Tom Hardy is simply phenomenal as Ivan Locke. Hardy is easily one of the best actors of our time and his ability to fully immerse himself in demanding roles is an incredible feat. As Locke, he provides certain facial quirks and expressions that clue you in to his emotions on the matters at hand, as well as certain physical and mental expressions that paint an even clearer picture of his psychosis. It’s extraordinary to watch Hardy make call after call and completely shift his tone and attitude, given whom he’s speaking with. There are even times where Locke talks to himself and the state his sanity comes into play and Hardy masters these moments as well. His eyes and expressions tell the story and keep you so deeply invested.
It’s easy to dismiss this film as a “boring car ride where nothing happens”. That will be true for a lot of moviegoers, because they’re not used to such a “simple” concept for a film and couldn’t understand how Tom Hardy talking to others and himself could be so amazing. This film doesn’t rely on anything besides its actors and its wonderful writing and direction. There are some awesome stylized shots in the film and a lot of close-ups that make Hardy’s emotions easier to read. More than anything, this is a film about an average person, because everyone deals with life and we all have to make those hard calls sometimes. Locke is an ordinary person, whose predicaments lead to a lot of moral ambiguity and decision-making that has to take place on the go. The concept of filming everyday interactions, in this case phone calls in the car, is brilliant and completely relatable for anyone who’s ever done that.
Director Steven Knight is an Oscar nominated writer (Dirty Pretty Things) and with Locke, this film almost seems the opposite of what you’d expect from him. I was fortunate enough to interview him for this film and a lot of what we discussed was about the reality of Locke’s situation and about how this film captures reality so well. We all act whenever we call someone. Whether it’s your parents or your friends, you change the inflection in your voice and you become a different person for each call. Knight brilliantly displays this, as his lingering shots of Hardy take us through many different facades that he puts on while talking to his wife, sons, co-worker, and boss. The phenomenon isn’t new, but it’s the first time that it’s been the central point of a film and that intimacy that you have with Hardy is unbelievable.
Watching this film unfold is very unique and layers are added on to that uniqueness when you have the rest of the cast only showing off their voices. Despite Hardy being the star of this film, his reactions come from the dialogue and delivery of his co-stars who were reading their lines at a hotel somewhere. A lot of this film relied upon its actors playing well off of one another and they did just that. This film and its characters also manage to come off as funny at some points, because irony and humor in tense situations is often found in real life. There’s a bit of every emotion in this film and it’s all conveyed through facial expression and voice and that’s true talent. This film manages to suck you in for the whole ride and by the end, you’re wishing there was more.

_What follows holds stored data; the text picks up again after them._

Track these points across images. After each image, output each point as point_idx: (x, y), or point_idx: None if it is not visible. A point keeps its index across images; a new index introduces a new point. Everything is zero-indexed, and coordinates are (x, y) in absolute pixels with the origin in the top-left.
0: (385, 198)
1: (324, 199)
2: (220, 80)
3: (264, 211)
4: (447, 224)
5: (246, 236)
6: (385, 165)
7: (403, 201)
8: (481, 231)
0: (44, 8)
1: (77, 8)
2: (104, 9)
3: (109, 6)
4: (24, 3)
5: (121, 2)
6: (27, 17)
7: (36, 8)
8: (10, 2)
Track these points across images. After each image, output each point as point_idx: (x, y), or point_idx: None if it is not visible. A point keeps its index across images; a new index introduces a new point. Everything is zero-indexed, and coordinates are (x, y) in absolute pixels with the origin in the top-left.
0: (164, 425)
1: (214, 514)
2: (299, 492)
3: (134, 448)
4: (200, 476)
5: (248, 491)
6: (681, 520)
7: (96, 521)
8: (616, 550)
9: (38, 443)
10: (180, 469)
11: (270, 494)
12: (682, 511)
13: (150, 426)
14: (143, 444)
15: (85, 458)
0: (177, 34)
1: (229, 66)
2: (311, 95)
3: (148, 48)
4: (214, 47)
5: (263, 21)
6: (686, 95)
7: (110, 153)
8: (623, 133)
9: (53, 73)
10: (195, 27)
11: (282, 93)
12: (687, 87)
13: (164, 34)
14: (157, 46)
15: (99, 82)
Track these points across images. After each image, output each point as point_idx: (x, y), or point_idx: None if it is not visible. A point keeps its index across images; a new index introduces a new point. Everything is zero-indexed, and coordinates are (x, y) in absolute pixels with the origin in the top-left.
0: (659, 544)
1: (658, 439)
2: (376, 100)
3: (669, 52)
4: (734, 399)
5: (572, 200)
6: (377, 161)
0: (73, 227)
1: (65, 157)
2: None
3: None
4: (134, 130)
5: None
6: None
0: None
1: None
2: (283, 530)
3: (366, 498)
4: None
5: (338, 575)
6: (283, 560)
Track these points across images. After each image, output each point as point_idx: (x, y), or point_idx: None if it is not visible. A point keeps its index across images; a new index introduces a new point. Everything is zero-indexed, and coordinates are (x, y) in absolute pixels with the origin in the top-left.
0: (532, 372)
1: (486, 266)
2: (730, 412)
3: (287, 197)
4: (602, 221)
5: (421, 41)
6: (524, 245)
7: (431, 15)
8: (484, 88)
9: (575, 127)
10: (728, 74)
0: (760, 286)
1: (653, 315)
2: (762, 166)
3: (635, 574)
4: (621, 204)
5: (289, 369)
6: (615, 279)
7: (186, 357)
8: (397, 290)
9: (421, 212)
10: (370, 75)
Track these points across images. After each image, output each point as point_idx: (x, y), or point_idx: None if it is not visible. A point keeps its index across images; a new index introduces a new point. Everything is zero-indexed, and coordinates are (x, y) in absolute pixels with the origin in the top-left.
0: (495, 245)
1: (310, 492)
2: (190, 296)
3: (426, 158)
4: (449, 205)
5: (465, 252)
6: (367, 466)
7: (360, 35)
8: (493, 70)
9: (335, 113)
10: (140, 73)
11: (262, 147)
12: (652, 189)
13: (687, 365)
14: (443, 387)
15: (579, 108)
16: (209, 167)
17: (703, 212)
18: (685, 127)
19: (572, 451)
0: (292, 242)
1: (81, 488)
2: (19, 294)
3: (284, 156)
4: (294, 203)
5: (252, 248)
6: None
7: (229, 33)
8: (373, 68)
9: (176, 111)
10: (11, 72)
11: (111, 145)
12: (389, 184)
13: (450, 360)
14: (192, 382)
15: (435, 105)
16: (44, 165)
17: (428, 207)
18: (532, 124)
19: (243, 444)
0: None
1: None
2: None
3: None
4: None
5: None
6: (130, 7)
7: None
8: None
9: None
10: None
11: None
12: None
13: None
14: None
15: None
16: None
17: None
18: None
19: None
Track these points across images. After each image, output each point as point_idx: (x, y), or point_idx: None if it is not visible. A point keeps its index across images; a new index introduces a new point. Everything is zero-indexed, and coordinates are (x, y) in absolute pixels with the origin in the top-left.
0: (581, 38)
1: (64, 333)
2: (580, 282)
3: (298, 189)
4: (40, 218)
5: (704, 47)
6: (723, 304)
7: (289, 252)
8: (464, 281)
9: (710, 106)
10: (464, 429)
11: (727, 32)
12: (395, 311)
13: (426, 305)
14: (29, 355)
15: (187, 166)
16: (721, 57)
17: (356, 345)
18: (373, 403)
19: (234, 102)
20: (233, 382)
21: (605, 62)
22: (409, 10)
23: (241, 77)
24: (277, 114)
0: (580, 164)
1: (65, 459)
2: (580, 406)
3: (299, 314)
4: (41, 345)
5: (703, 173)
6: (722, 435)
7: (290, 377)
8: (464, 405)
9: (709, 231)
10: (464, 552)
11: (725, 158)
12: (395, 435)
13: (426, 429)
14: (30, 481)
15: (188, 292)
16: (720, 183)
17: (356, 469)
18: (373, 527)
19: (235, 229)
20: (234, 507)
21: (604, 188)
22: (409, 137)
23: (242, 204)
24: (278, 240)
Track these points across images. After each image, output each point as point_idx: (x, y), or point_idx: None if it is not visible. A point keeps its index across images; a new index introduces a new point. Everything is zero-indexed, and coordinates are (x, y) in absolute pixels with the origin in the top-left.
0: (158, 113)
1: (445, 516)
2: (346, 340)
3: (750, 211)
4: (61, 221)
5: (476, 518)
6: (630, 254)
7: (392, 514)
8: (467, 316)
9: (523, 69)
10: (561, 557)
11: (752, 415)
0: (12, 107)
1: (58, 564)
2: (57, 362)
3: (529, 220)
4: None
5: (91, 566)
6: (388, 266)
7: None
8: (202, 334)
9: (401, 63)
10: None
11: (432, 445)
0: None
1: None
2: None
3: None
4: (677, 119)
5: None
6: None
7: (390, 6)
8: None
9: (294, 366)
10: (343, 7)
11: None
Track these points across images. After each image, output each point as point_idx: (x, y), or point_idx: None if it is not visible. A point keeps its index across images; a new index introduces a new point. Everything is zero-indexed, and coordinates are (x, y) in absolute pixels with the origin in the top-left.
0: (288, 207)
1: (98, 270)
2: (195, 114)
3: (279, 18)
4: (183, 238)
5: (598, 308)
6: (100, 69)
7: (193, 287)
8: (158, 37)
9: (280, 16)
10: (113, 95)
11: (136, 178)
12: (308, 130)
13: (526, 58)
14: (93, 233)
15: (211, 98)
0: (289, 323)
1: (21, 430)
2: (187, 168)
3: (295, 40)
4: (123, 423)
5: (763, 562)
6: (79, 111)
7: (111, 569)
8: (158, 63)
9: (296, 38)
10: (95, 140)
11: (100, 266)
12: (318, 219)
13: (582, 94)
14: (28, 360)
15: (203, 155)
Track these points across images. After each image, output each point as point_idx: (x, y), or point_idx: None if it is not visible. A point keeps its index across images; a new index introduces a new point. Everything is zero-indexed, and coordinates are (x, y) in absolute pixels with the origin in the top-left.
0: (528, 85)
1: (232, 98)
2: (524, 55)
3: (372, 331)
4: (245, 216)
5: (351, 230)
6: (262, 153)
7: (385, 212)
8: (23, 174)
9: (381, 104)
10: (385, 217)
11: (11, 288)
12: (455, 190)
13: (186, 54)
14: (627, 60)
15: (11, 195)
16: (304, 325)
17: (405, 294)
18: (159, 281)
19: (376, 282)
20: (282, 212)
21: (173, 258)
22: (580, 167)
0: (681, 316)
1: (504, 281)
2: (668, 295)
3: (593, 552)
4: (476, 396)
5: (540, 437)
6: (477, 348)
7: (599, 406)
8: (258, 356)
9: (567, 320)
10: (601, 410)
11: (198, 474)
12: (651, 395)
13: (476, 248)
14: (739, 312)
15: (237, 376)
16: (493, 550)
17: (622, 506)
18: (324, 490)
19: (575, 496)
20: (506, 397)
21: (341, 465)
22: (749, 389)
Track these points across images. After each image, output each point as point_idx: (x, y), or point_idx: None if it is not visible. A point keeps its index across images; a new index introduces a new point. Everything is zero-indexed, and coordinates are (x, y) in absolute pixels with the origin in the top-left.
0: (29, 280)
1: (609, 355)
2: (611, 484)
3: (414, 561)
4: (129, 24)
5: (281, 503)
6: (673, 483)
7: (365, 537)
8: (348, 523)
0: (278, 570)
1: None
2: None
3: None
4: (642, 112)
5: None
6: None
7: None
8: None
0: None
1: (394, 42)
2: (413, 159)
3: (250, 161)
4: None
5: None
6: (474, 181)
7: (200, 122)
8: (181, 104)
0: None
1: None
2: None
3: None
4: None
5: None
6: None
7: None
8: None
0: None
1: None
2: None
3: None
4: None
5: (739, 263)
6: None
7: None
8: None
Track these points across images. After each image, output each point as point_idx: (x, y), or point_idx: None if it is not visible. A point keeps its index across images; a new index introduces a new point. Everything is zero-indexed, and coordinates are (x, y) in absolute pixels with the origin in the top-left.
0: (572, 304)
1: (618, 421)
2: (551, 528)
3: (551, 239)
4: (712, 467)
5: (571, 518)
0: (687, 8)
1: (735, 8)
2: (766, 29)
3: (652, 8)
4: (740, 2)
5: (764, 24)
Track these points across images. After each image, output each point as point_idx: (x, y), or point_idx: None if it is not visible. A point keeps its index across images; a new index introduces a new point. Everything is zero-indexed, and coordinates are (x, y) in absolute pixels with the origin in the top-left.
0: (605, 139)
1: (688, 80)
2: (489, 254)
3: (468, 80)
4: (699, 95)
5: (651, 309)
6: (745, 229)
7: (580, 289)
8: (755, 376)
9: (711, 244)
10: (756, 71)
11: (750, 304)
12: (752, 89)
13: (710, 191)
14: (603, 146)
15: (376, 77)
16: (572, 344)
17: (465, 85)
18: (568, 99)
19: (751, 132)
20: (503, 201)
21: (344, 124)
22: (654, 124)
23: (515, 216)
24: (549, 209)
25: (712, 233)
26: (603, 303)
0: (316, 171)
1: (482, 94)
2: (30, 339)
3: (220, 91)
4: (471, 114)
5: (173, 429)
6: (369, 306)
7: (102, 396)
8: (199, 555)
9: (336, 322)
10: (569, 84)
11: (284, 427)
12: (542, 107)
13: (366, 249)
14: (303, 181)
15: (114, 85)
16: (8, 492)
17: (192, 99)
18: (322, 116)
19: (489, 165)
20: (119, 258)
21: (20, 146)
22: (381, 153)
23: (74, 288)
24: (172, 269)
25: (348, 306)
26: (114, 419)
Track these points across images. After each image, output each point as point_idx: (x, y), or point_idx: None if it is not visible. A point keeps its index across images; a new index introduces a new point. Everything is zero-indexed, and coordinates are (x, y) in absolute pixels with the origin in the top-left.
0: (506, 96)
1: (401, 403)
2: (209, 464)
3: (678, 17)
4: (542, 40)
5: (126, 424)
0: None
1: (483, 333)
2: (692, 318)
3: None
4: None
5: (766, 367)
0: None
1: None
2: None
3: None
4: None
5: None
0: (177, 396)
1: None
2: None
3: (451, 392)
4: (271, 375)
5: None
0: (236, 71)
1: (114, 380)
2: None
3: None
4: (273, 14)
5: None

Locke is another successful film from distributor A24 and it’s among the best that I’ve seen this year. I know that it’s premise and indie-persona will send some people the other direction, but I plead you all to go and see this when it comes to a theater near you. You simply must. In a time where originality and diversification in films is waning, Locke is here to save the day. It’s unlike anything else you’ll see this year and Tom Hardy’s performance is Oscar-worthy, without a doubt in my mind. There’s a lot of everyone in this film and I think it’s important that this film makes waves, because I genuinely believe that people will love it as much as I did.